▶ **THE TASK**
Every line below that holds the string "noncondensing" should be copied.

Saved entries

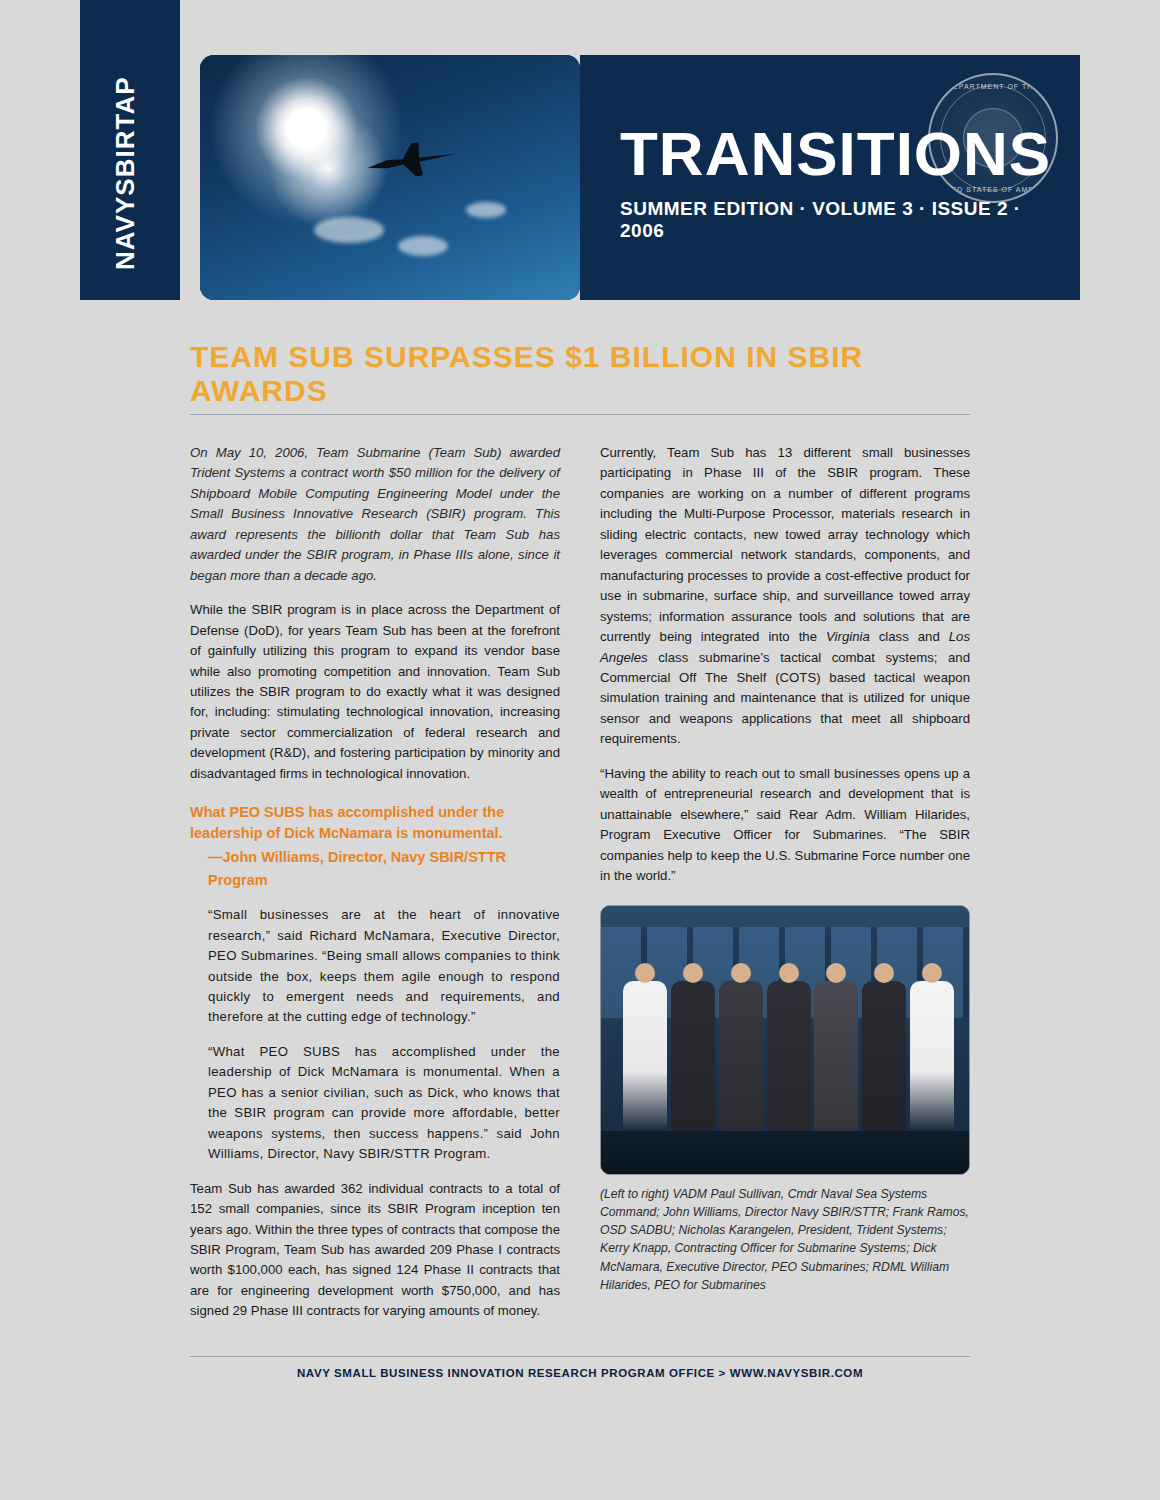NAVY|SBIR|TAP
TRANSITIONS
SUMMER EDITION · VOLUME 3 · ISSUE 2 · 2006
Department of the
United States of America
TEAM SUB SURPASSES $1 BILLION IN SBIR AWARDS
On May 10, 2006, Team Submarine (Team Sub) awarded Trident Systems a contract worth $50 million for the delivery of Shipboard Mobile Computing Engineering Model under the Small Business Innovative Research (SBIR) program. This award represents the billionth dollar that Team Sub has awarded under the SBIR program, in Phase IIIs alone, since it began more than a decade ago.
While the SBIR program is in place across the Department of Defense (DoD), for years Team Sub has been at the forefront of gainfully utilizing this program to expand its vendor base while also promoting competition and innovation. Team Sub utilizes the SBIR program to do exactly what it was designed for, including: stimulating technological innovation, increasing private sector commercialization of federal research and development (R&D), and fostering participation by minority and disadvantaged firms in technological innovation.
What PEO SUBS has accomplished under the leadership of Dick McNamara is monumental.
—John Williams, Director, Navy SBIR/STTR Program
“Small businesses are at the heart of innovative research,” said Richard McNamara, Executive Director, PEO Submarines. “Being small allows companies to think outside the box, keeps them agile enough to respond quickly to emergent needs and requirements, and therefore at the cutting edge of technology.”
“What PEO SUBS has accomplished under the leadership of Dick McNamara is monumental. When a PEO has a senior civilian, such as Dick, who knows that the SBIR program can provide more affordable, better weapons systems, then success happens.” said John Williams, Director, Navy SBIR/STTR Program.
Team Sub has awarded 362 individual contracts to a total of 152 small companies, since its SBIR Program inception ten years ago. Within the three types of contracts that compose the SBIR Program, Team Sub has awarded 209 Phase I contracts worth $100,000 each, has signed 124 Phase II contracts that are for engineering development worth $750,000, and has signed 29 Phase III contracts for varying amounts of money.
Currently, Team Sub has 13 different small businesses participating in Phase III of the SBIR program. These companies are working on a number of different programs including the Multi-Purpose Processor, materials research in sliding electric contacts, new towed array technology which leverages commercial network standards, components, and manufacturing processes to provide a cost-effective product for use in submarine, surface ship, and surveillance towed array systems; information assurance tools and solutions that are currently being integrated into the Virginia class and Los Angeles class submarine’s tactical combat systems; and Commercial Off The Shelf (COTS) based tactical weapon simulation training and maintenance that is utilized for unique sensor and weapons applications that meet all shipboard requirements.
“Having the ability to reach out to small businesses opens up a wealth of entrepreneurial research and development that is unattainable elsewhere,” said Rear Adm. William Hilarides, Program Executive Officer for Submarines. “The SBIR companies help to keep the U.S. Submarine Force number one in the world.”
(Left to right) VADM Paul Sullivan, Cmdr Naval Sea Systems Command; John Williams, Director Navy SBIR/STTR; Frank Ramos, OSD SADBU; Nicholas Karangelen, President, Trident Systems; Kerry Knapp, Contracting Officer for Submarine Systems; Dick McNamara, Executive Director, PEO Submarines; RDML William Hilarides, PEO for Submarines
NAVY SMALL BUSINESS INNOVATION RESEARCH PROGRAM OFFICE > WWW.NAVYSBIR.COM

--

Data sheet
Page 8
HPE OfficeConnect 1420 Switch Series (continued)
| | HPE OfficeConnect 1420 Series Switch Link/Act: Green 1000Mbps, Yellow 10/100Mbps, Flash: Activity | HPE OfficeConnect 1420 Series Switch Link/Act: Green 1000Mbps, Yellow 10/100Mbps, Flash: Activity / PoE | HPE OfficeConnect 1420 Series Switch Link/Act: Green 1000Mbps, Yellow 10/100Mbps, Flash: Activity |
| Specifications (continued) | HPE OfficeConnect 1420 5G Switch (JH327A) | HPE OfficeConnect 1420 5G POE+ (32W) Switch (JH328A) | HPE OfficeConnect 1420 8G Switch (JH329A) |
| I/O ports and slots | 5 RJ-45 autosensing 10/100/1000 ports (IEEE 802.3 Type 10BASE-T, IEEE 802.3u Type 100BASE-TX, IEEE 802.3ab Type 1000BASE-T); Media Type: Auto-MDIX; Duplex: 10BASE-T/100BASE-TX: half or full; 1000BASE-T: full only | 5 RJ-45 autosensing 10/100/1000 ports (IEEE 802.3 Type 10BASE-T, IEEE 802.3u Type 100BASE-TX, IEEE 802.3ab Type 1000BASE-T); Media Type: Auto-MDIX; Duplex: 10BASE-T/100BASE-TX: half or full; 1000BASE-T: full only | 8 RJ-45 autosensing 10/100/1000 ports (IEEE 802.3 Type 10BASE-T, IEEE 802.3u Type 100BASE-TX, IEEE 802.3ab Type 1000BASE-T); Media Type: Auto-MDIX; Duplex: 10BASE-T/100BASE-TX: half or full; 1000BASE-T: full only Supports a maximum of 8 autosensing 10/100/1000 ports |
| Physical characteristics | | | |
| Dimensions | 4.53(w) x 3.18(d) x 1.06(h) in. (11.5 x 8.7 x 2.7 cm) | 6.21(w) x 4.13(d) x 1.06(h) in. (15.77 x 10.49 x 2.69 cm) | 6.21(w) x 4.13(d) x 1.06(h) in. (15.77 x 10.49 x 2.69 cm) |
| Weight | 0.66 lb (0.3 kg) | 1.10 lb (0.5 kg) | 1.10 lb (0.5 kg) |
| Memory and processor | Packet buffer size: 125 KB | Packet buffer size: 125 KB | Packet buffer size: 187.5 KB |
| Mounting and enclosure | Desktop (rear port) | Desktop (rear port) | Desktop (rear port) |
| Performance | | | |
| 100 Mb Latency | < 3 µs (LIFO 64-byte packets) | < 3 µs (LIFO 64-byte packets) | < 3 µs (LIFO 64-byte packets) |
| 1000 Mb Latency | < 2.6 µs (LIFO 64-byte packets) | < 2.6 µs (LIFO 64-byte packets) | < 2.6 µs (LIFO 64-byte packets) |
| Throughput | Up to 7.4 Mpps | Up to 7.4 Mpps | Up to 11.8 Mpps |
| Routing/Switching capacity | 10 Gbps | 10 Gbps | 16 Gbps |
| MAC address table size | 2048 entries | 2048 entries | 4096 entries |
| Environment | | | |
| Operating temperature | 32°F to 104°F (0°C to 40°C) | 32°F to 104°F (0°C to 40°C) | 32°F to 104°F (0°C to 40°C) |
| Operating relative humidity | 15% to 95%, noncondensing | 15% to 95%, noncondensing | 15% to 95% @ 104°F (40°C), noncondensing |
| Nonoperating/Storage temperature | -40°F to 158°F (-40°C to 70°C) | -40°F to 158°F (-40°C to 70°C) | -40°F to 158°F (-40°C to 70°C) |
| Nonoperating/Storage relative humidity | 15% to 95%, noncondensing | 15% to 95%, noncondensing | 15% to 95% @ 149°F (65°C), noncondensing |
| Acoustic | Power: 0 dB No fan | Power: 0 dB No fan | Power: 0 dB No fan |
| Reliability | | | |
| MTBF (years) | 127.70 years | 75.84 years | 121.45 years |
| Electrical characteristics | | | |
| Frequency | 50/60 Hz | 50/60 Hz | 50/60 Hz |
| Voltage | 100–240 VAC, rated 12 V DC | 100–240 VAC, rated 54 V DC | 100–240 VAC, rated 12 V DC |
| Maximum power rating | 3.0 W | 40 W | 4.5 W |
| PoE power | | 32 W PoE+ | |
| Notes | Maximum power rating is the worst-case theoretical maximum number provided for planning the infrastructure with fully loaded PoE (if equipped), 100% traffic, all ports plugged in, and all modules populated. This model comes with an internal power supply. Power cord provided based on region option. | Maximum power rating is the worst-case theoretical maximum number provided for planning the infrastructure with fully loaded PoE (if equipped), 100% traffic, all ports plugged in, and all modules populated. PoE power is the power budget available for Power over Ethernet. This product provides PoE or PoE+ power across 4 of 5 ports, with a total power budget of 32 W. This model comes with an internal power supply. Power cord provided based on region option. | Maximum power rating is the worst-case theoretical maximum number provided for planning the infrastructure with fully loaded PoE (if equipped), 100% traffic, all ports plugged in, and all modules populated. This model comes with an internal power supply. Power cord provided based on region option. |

...

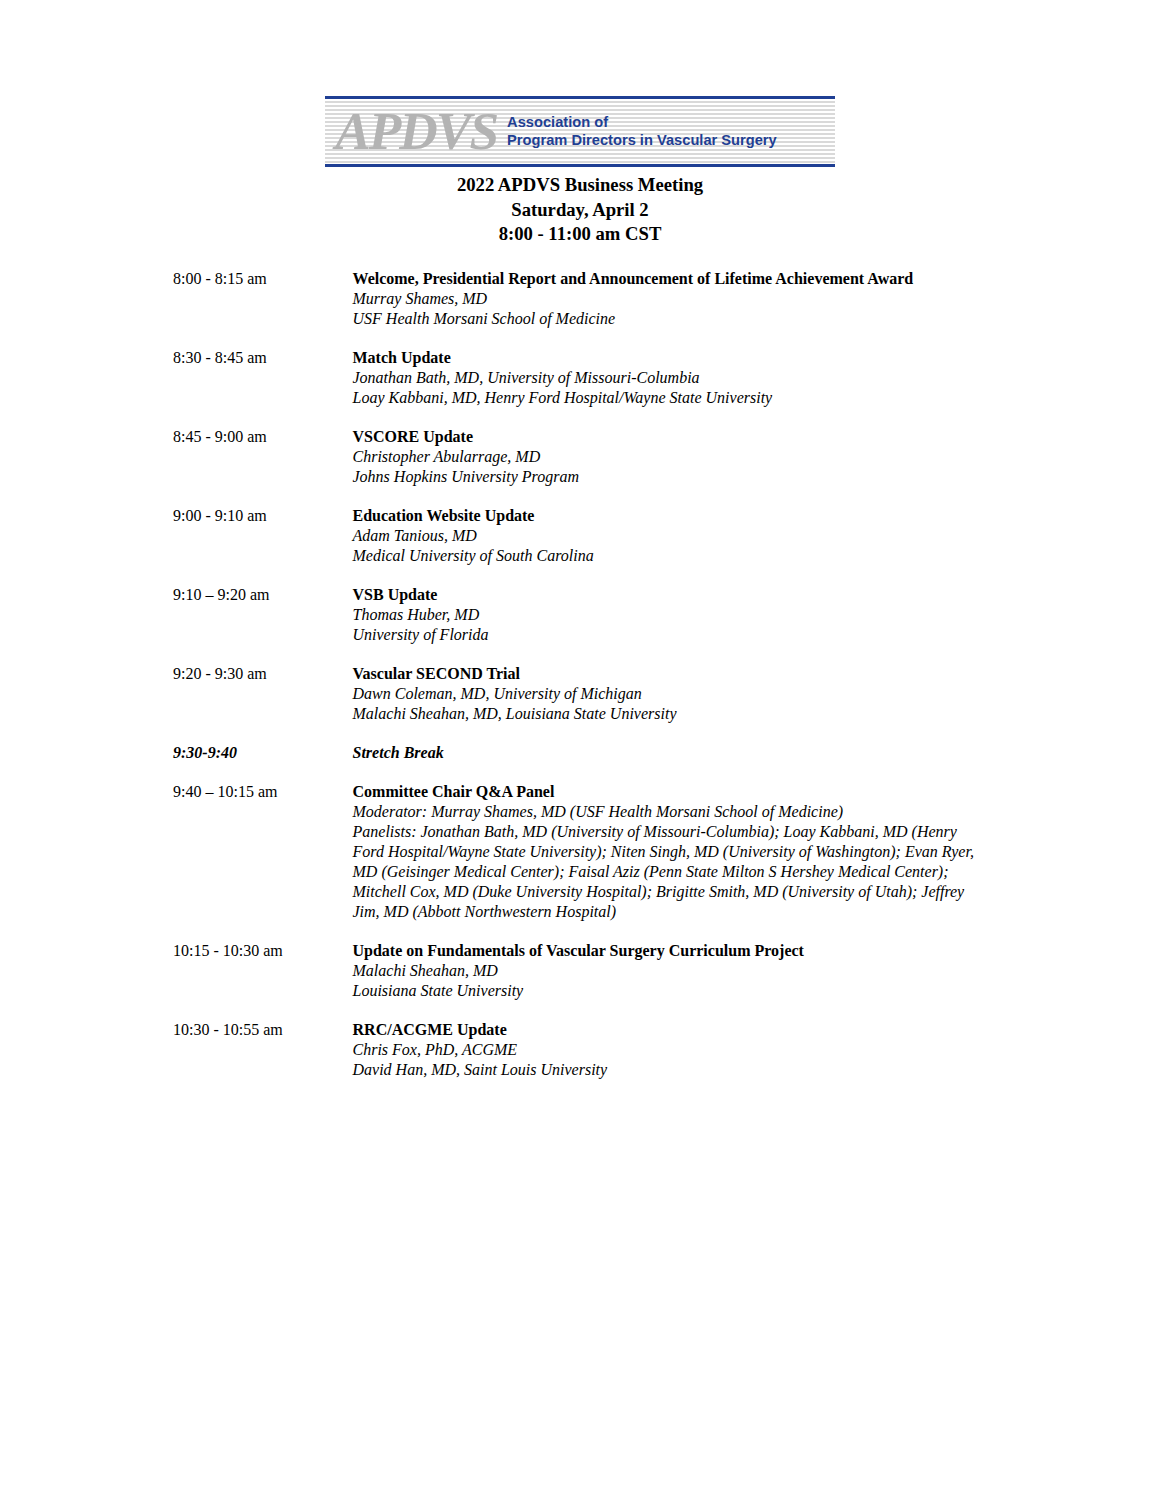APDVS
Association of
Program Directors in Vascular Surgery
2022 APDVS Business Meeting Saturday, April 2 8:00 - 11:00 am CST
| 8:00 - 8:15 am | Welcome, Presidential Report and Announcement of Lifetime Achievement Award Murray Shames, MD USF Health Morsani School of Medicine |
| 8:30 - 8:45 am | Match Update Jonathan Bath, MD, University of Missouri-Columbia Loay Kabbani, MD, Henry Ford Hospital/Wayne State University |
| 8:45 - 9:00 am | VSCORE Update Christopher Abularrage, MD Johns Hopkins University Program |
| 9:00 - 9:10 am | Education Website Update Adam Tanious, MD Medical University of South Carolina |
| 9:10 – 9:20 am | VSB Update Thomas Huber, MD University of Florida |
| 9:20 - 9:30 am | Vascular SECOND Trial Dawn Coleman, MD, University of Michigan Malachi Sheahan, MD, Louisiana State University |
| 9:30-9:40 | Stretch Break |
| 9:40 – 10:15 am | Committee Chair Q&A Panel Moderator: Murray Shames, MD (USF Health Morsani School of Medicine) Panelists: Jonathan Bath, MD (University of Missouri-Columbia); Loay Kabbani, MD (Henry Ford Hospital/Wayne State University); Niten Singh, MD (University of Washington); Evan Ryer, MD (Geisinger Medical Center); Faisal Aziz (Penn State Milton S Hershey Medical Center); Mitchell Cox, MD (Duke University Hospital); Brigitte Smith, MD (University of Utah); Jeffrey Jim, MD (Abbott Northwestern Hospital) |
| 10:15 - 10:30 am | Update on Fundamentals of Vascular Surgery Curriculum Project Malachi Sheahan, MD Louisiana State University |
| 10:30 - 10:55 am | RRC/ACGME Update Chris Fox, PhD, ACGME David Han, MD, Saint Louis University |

▶ **WRITTEN REPLY**
| Operating relative humidity | 15% to 95%, noncondensing | 15% to 95%, noncondensing | 15% to 95% @ 104°F (40°C), noncondensing |
| Nonoperating/Storage relative humidity | 15% to 95%, noncondensing | 15% to 95%, noncondensing | 15% to 95% @ 149°F (65°C), noncondensing |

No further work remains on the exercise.